La première leçon du rapport est celle d’une consolidation de l’autorité talibane sur un appareil étatique vidé de toute légitimité démocratique. Le chef suprême, Haibatullah Akhundzada, a tenu des réunions régulières avec la hiérarchie sécuritaire, fixant un cap fondé sur l’application stricte de la charia et la poursuite d’une politique d’épuration idéologique : chaque remaniement, chaque nomination de gouverneur, de chef de police ou de directeur de ministère obéit à une logique de loyauté religieuse et clanique, avec une exclusion totale des femmes et une absence totale de diversité ethnique dans les cercles du pouvoir.
La dimension économique, loin d’offrir une issue, aggrave la crise : le début du nouvel exercice budgétaire s’est fait sans publication de budget national, et les Talibans ont imposé des réductions drastiques d’effectifs (jusqu’à 30 % dans l’éducation, 20 % dans la sécurité), provoquant retards de salaires et mouvements de protestation de fonctionnaires à Kaboul. Cette asphyxie financière frappe de plein fouet une population dont 22,9 millions de personnes sont dans le besoin, tandis que le plan humanitaire 2025 n’a reçu que 15 % des fonds requis – un indicateur accablant de la lassitude et du désengagement des bailleurs.
Sur le terrain sécuritaire, le rapport décrit un Afghanistan dominé par une violence diffuse mais sans perspective de basculement militaire : les attaques du NRF, de l’AFF et du Mouvement de libération de l’Afghanistan n’ont pas remis en cause le contrôle territorial des Talibans. En revanche, la multiplication d’attaques de l’EIIL-K, comme celle du 13 février contre le ministère du Développement urbain à Kaboul, souligne le risque d’une instabilité chronique qui échappe à tout projet de pacification durable. La résurgence de violences transfrontalières, notamment avec le Pakistan (plus de 20 incidents armés recensés entre février et avril), laisse craindre une régionalisation du conflit et un emballement incontrôlé.
Le deuxième enseignement majeur est l’aggravation du désastre humanitaire et des violations massives des droits humains. L’Afghanistan s’enfonce dans un apartheid de genre : l’année scolaire a débuté pour la quatrième année consécutive sans permettre aux filles d’accéder à l’enseignement secondaire et supérieur. La loi sur la propagation de la vertu et la prévention du vice est appliquée avec une rigueur accrue, conduisant à une surveillance permanente, à la restriction de la liberté de mouvement des femmes, et à des sanctions humiliantes pour les contrevenantes.
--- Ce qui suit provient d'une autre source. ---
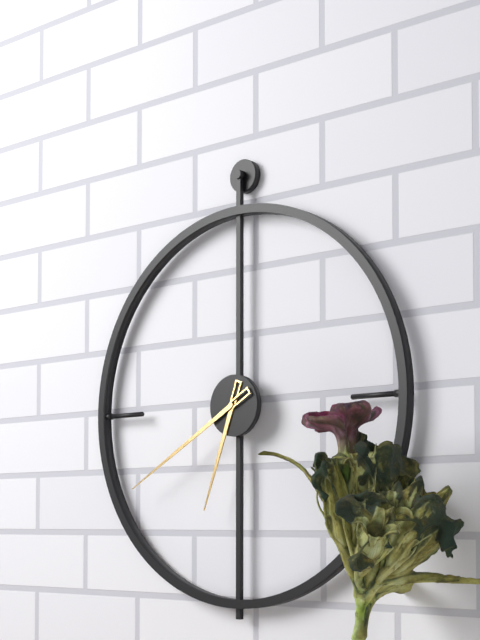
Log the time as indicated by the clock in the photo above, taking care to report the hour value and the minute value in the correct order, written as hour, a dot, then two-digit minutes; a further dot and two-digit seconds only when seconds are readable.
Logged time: 6.40
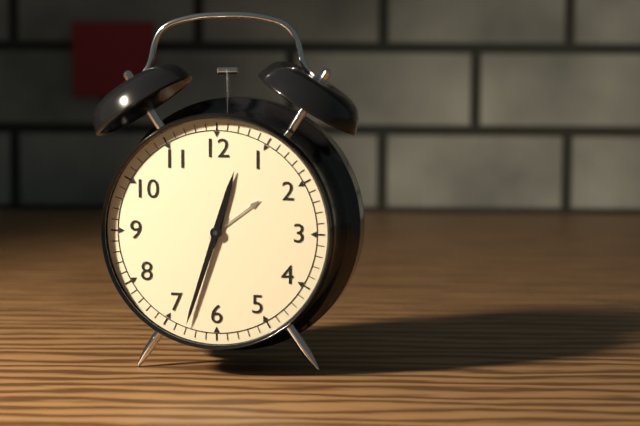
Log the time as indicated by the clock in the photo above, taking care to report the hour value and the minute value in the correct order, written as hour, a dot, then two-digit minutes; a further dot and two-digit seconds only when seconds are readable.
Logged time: 12.33
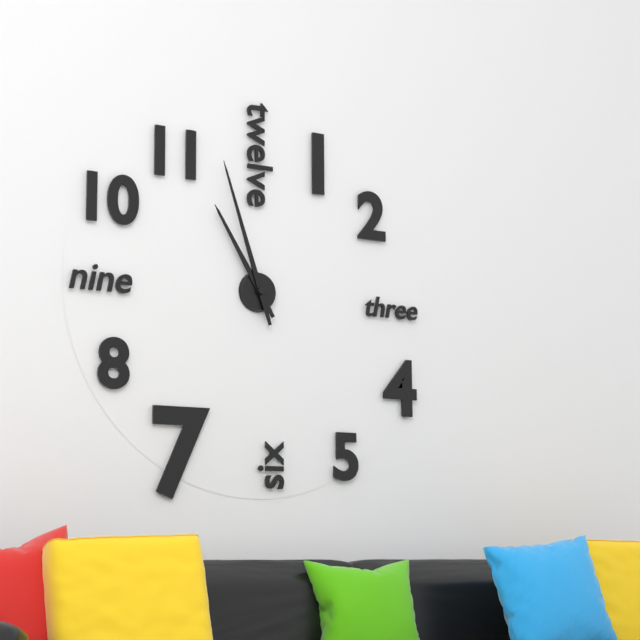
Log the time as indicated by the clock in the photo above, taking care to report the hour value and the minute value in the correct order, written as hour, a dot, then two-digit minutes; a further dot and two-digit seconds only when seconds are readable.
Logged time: 10.57
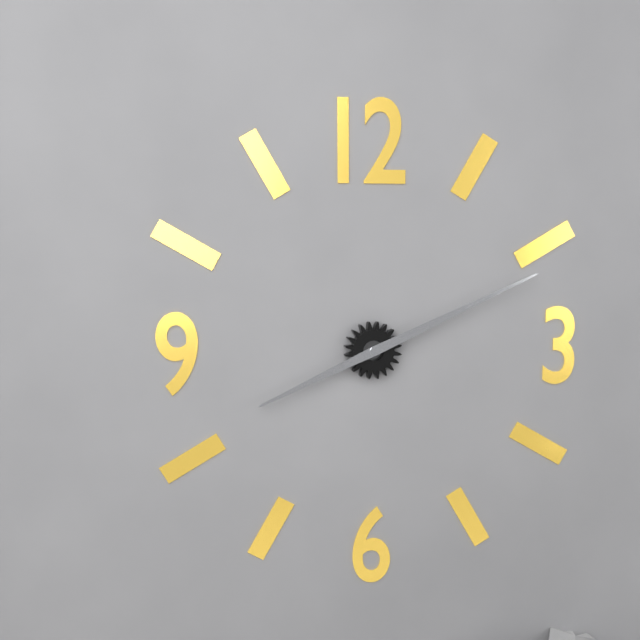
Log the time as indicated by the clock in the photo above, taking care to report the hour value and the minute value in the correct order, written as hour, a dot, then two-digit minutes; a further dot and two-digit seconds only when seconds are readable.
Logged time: 8.11
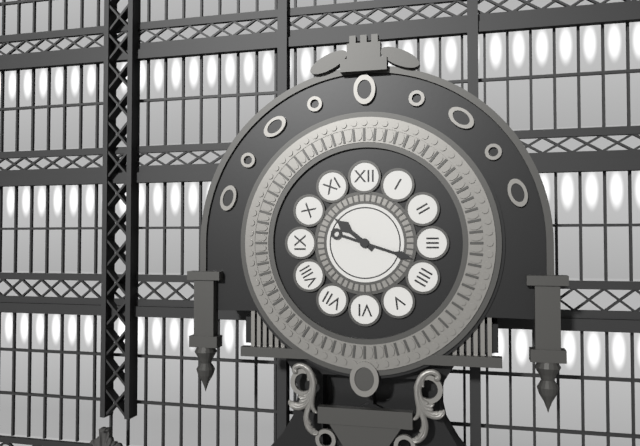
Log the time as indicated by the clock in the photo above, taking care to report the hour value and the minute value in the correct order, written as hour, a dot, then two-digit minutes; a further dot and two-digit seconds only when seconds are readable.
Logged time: 10.18
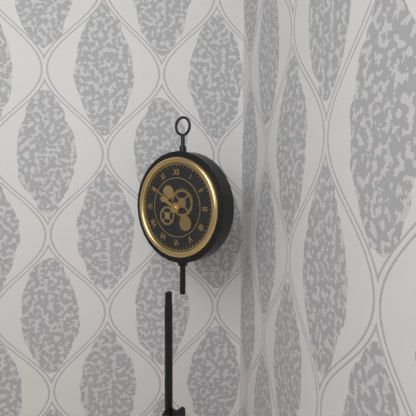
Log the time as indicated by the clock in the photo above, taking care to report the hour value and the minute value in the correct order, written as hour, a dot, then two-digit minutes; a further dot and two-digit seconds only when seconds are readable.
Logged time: 9.51
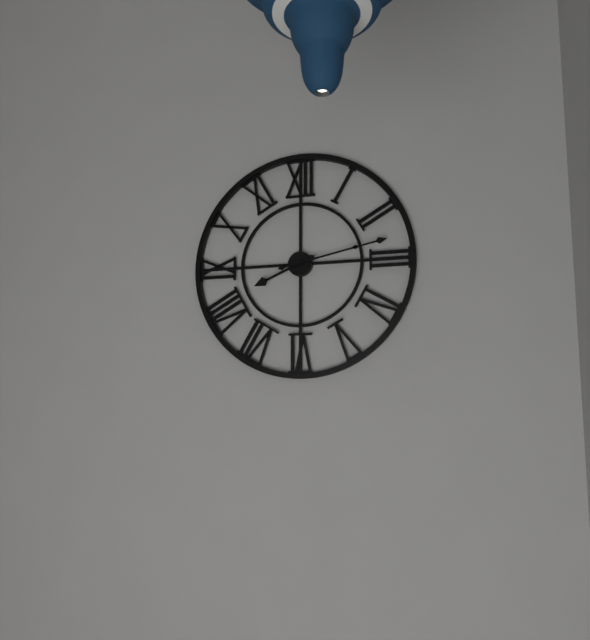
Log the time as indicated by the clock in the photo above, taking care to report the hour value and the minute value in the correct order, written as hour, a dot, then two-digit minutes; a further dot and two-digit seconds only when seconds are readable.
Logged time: 8.13
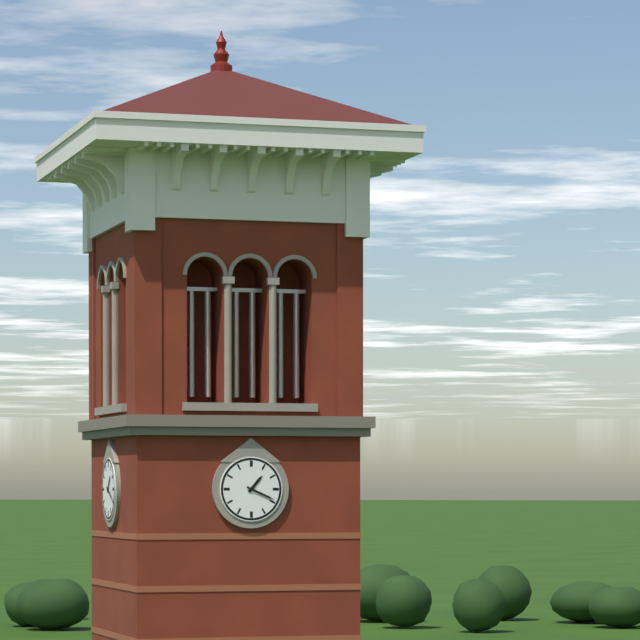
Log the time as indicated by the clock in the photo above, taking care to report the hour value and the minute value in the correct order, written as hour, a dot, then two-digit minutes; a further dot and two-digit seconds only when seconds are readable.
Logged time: 1.19
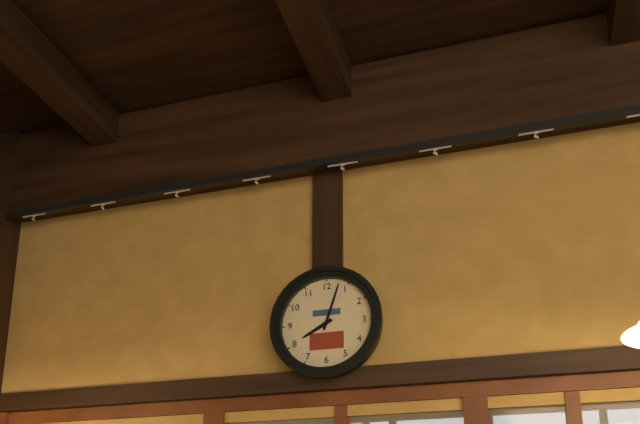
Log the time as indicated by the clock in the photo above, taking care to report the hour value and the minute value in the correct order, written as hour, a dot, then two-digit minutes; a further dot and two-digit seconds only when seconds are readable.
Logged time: 8.03
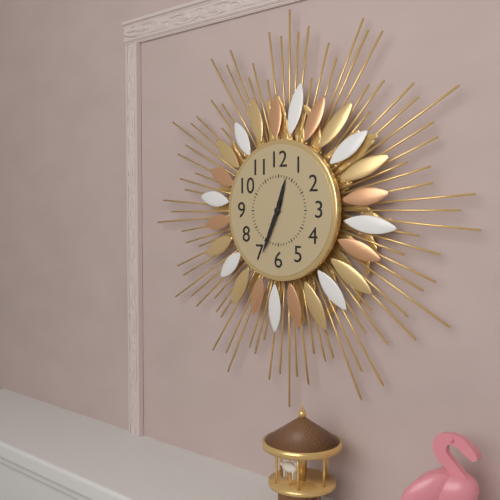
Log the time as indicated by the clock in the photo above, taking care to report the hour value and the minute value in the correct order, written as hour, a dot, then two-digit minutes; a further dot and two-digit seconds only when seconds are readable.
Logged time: 12.34
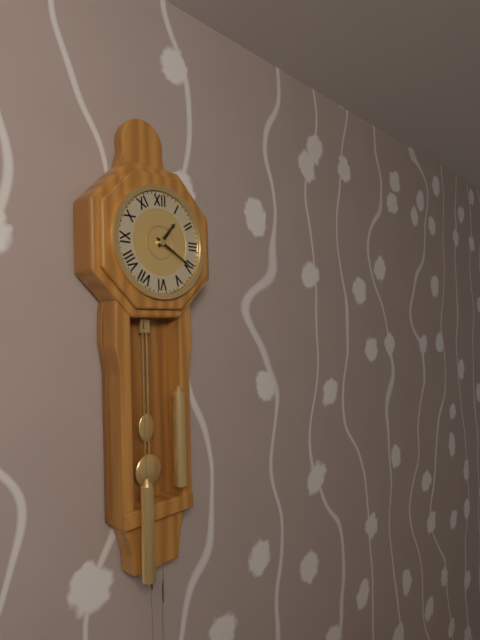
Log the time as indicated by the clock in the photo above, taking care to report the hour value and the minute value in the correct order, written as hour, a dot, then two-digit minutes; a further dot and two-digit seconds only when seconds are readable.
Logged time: 1.20
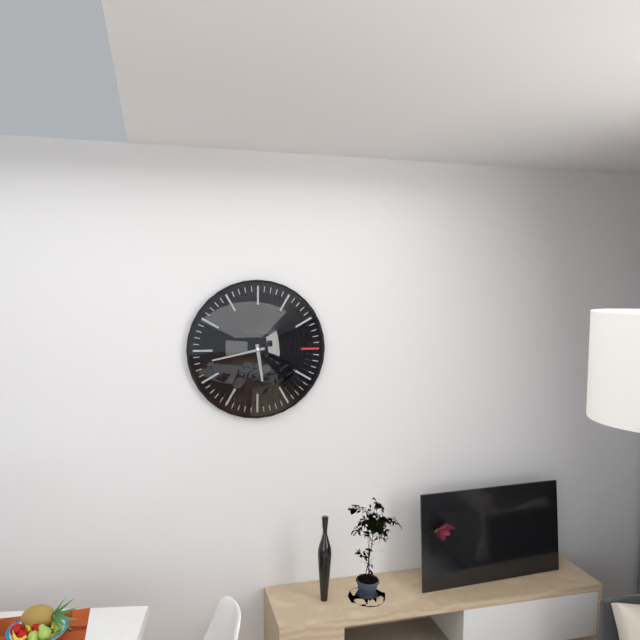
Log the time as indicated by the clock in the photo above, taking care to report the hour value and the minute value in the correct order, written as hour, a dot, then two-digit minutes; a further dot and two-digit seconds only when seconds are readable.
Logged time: 5.43
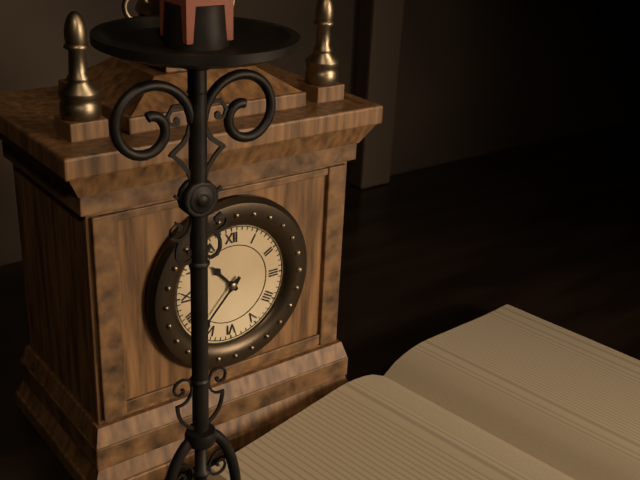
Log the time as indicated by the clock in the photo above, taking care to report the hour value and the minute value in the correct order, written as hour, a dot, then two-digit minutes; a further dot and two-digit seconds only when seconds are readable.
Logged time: 10.37
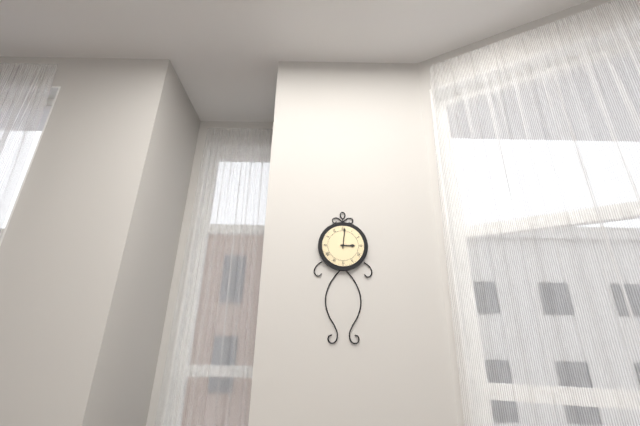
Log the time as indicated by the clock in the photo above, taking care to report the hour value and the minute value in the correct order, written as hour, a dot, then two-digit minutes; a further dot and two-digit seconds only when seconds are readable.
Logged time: 3.01
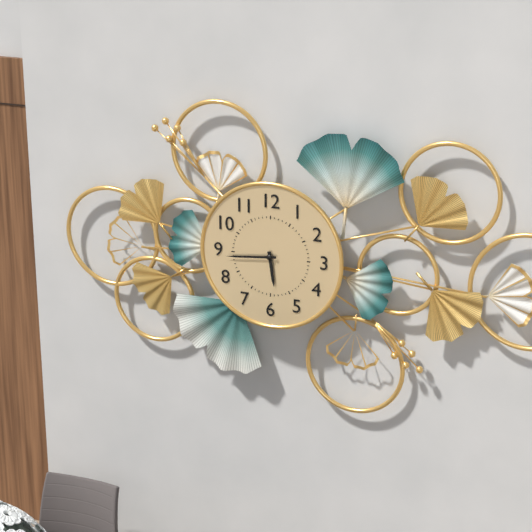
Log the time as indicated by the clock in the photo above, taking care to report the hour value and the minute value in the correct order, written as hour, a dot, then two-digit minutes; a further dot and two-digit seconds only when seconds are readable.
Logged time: 5.44
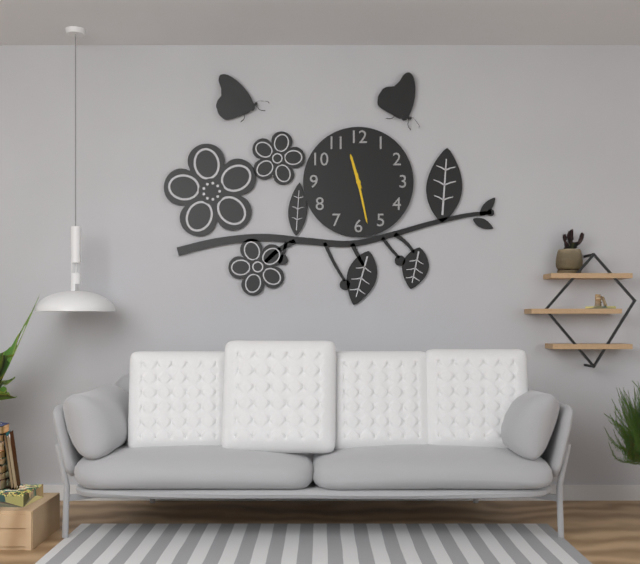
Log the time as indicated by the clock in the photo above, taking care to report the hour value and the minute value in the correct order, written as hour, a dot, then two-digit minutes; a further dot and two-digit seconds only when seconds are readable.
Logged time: 11.28
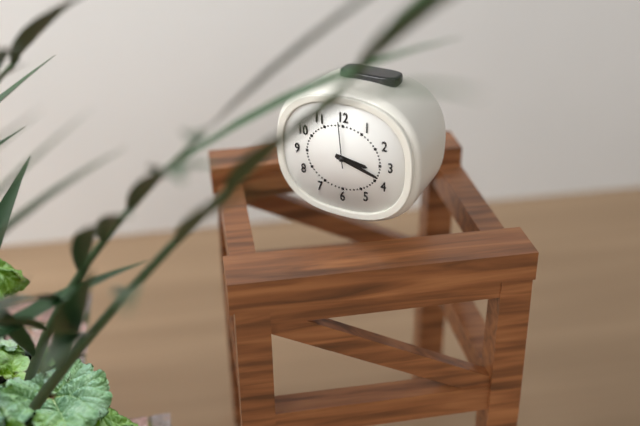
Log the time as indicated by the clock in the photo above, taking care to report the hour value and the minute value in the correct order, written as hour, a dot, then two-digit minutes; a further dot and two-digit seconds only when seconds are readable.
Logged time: 3.18
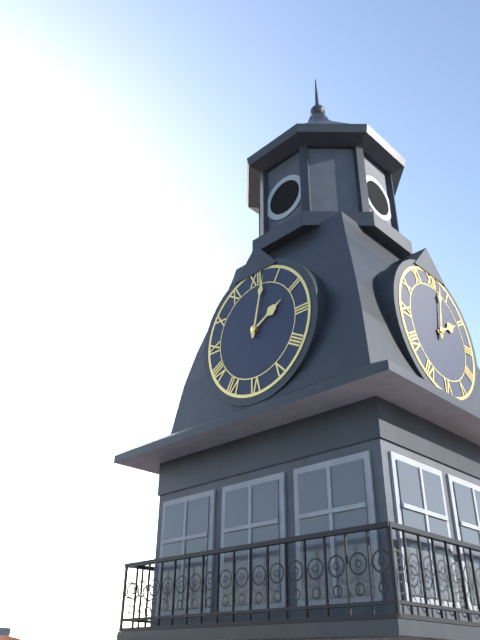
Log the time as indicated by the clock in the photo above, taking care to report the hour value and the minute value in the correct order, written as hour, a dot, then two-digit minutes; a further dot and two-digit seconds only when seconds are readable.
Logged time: 2.02
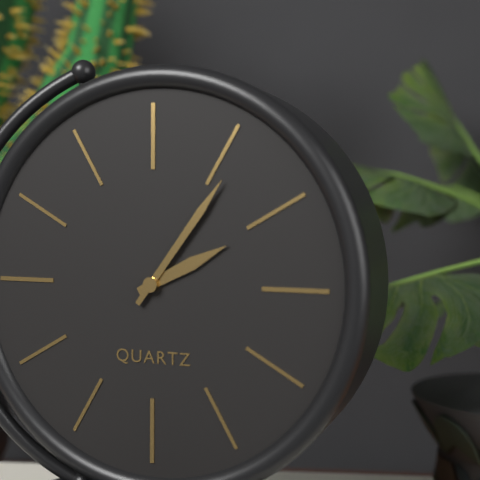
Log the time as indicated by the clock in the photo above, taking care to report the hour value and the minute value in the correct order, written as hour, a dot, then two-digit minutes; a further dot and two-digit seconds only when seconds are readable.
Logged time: 2.06
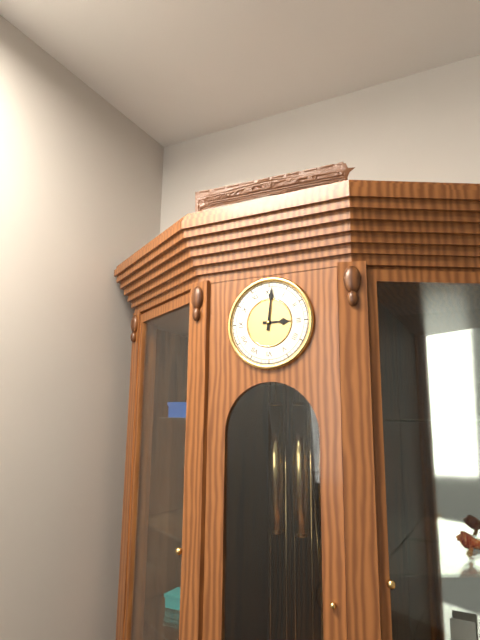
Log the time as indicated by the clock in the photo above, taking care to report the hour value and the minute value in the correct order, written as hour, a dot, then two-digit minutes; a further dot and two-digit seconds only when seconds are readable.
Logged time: 3.01
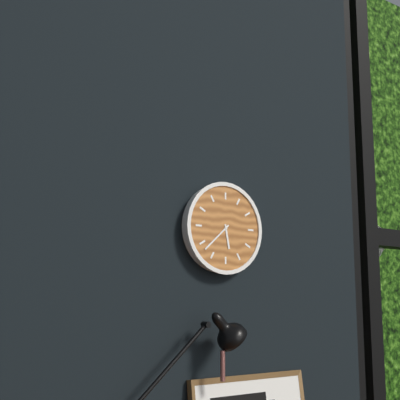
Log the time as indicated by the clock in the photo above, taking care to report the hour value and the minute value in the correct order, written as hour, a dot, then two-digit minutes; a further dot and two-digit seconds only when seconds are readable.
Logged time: 5.38
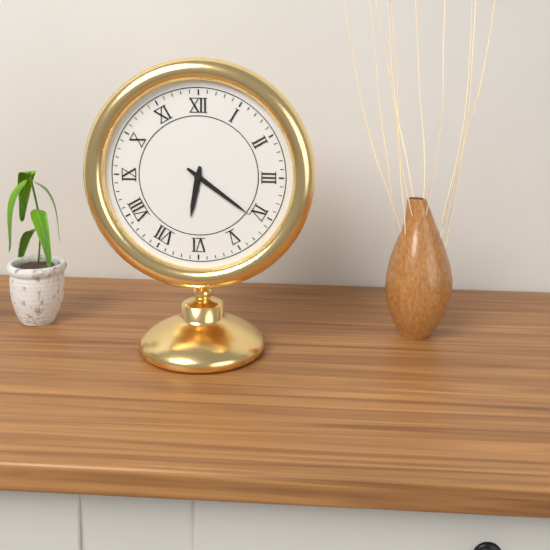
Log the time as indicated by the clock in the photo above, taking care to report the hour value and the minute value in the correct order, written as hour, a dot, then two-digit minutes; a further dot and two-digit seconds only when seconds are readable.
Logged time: 6.21
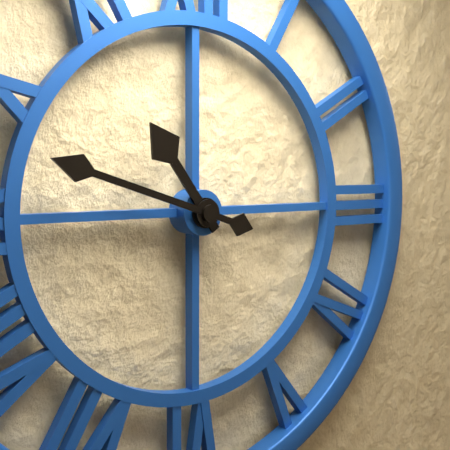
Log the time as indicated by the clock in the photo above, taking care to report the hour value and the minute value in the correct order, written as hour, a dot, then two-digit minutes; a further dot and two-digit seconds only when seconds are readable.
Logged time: 10.48
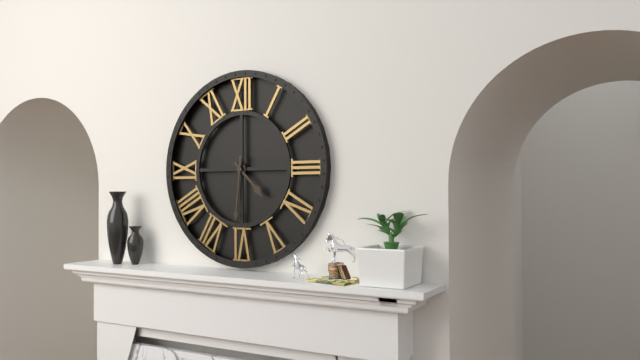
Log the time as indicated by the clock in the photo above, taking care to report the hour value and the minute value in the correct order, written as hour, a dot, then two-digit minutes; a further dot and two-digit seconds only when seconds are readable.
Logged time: 4.31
Ce cadre oppressif se traduit par une hausse de la détresse psychologique et un chômage massif, notamment chez les jeunes.
Le rapport documente également la poursuite des exécutions publiques – quatre en avril, dans trois provinces différentes – confirmant la volonté du régime de recourir à la terreur comme instrument de gouvernance. Ces exécutions, loin de se limiter à la justice coutumière, sont intégrées dans un système judiciaire qui se veut « pur » mais bafoue les droits fondamentaux : recours aux aveux forcés, justice sommaire, absence d’avocats indépendants. La MANUA relève en particulier que les avocats afghans rencontrent de plus en plus d’obstacles pour défendre leurs clients, tandis que l’ONU constate une recrudescence des arrestations arbitraires, notamment d’anciens fonctionnaires.
Malgré quelques signaux superficiels, comme la publication d’un décret contre le mariage forcé en mars, la réalité reste implacable : selon la MANUA, les victimes de violences sexistes sont confrontées à des obstacles majeurs pour accéder à la justice, et les cas de mariages forcés persistent. Les promesses des Talibans sur la « protection des droits des femmes » relèvent davantage d’une stratégie de communication destinée à l’international que d’une évolution sincère.
Le troisième volet du rapport concerne la scène régionale : les Talibans multiplient les déplacements et les rencontres diplomatiques, notamment avec le Pakistan, le Qatar, la Russie, la Chine et plusieurs États d’Asie centrale. Ces démarches montrent qu’ils cherchent activement à rompre leur isolement et à se présenter comme un interlocuteur incontournable. Le rapport pointe en particulier la décision de la Russie, le 17 avril, de suspendre la désignation des Talibans comme organisation terroriste – un tournant majeur qui pourrait encourager d’autres pays à normaliser leurs relations. Pourtant, ces ouvertures se font sans conditionnalité réelle sur les droits humains, et n’ont jusqu’ici permis ni l’amélioration de la situation humanitaire, ni le lancement d’un processus politique inclusif.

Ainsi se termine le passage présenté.